● Aufgabe
Entscheiden Sie für jede der Aussagen (a), (b) und (c), ob sie mit dem Lesetext übereinstimmt, und belegen Sie jedes Ja oder Nein mit den entscheidenden Worten des Lesetexts als wörtlichem Zitat. (a) Im beschriebenen Traum befand sich der Aufzug an der Kuppe im Inneren des Hügels. (b) Der Bart von General Nemeth war schwarz. (c) Die Arbeiter in einiger Entfernung strichen die Eisenplatten des Hügels an.

Ich finde teil-deployte Städte ein spannendes SF-Thema, welches ich mit Sicherheit einmal aufgreifen werde.

Einmal träumte ich von einem überkuppelten Hügel, der von innen beleuchtet war. An der Kuppe im Inneren befand sich ein Aufzug – eine Plattform, auf die man sich stellt und dann langsam im Boden versinkt, als würden von unten winzige Scheiben abgeschnitten. Keine Ahnung, was mein Gehirn sich dabei gedacht hat – ehrlich! Doch daraus wurde die Geschichte “Die Manufaktur des Sieges”. Die Szene habe ich 1:1 in einer Fantasy-Geschichte übernommen:

Hinter einer Ecke wartete General Nemeth auf ihn. Es sollte wohl nach einem zufälligen Zusammentreffen aussehen. Er war eine imposante Erscheinung mit goldenem Kragenspiegel, Großorden der Republik, Goldtressen und -knöpfen. Dazu trug er einen bodenständigen Feldmantel. Sein wilder Knebelbart war in Ehren ergraut. Itai salutierte zackig.

»Mein lieber November, schön, dass die Kontrollorgane des Sektors uns mal wieder beehren!«, strahlte der General, aber seine von Lachfalten umgebenen Augen blickten ernst dabei.

Itai nickte verhalten. Für gewöhnlich war die Anwesenheit eines Mitarbeiters der inneren Revision kein Grund zur Ausgelassenheit, nirgendwo.

»Kommen Sie, wir gehen ein paar Schritte!«, schnarrte der Befehlshaber. Sie verließen die markierten Pfade und durchschritten eine Tür, die mit »NUR FLUCHTWEG« beschriftet war. Sie befanden sich am Fuße des komplett mit hexagonalen Eisenplatten belegten Hügels. In luftiger Höhe wurde dieser überspannt von einem gewaltigen Rahmengerüst. Daran waren die ebenfalls sechseckigen, halbtransparenten Schellack-Bauelemente befestigt. Die Wölbung der Bodenerhebung im vollen Tageslicht aus dem Inneren heraus zu sehen, war ein denkwürdiger Anblick.

»Manchen wird schwindelig!«, bemerkte der General, der sich anschickte, im Marschtempo den Hügel zu erklimmen, Itai sah zu, dass er gleichzog. Tatsächlich spielte ihm sein Innenohr kurz einen Streich. In einiger Entfernung sah er eine Handvoll verstreuter Arbeiter, die blitzend und funkensprühend mit Schweißgeräten und Trennschleifern Ausbesserungen durchführten.

»Sie sind der gleichen Meinung wie General Mesmereth?«, fragte Nemeth.

»Jawohl, Herr General!«

»Erläutern Sie das – und sprechen Sie frei.«

Das Thema war heikel.

»Ich denke, Herr General, dass, wenn der Gegner am Boden liegt, der Kampf beendet sein sollte – bildlich gesprochen.«

Sie schritten zügig bergan. November stellte fest, dass der Befehlshaber trotz seines fortgeschrittenen Alters über eine ausgezeichnete körperliche Kondition verfügte. Der Feldmantel bauschte sich imposant auf beim Erklimmen des Hügels. Als der General es vorzog, zu schweigen, fuhr Itai fort.

● Datenauszug
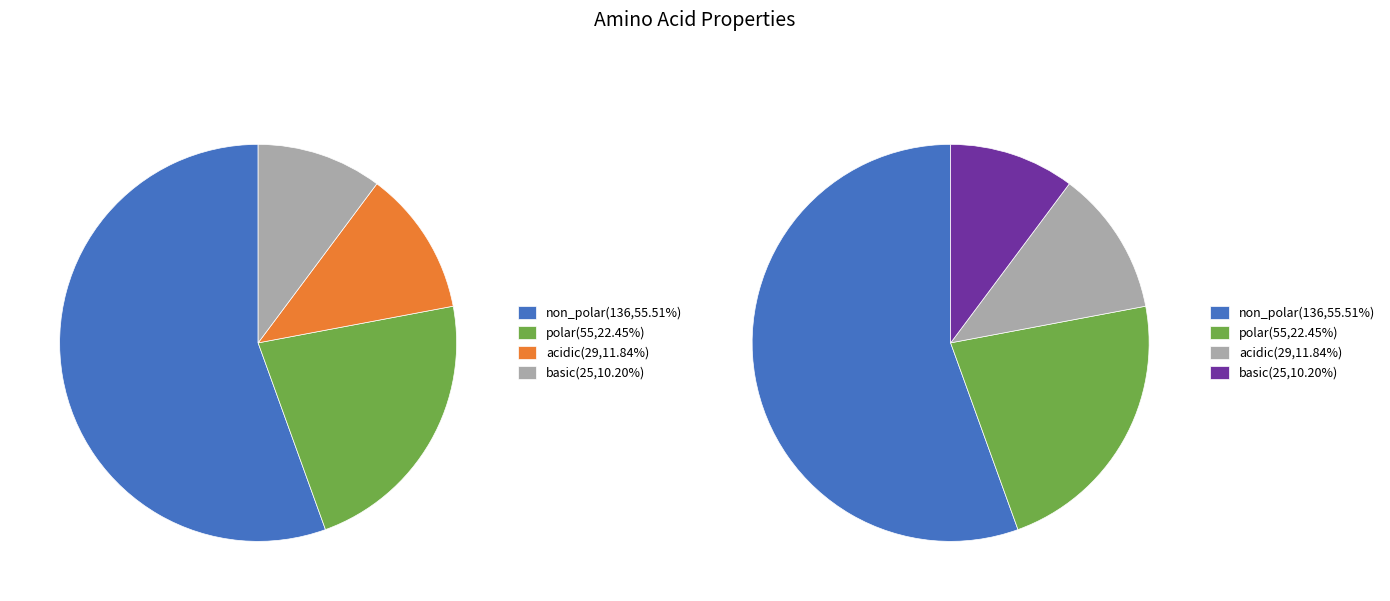

To the nearest percent, what is the combined percentage of polar and basic?

33%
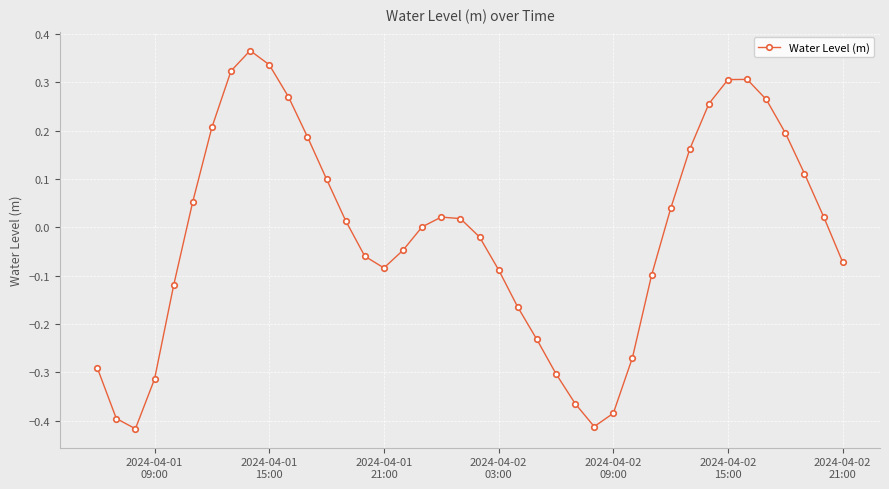

How many points are higher than both their immediate neighbors (excluding endpoints)?

3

● Lösung
(a) Ja: „An der Kuppe im Inneren befand sich ein Aufzug“
(b) Nein: „Sein wilder Knebelbart war in Ehren ergraut.“
(c) Nein: „die blitzend und funkensprühend mit Schweißgeräten und Trennschleifern Ausbesserungen durchführten“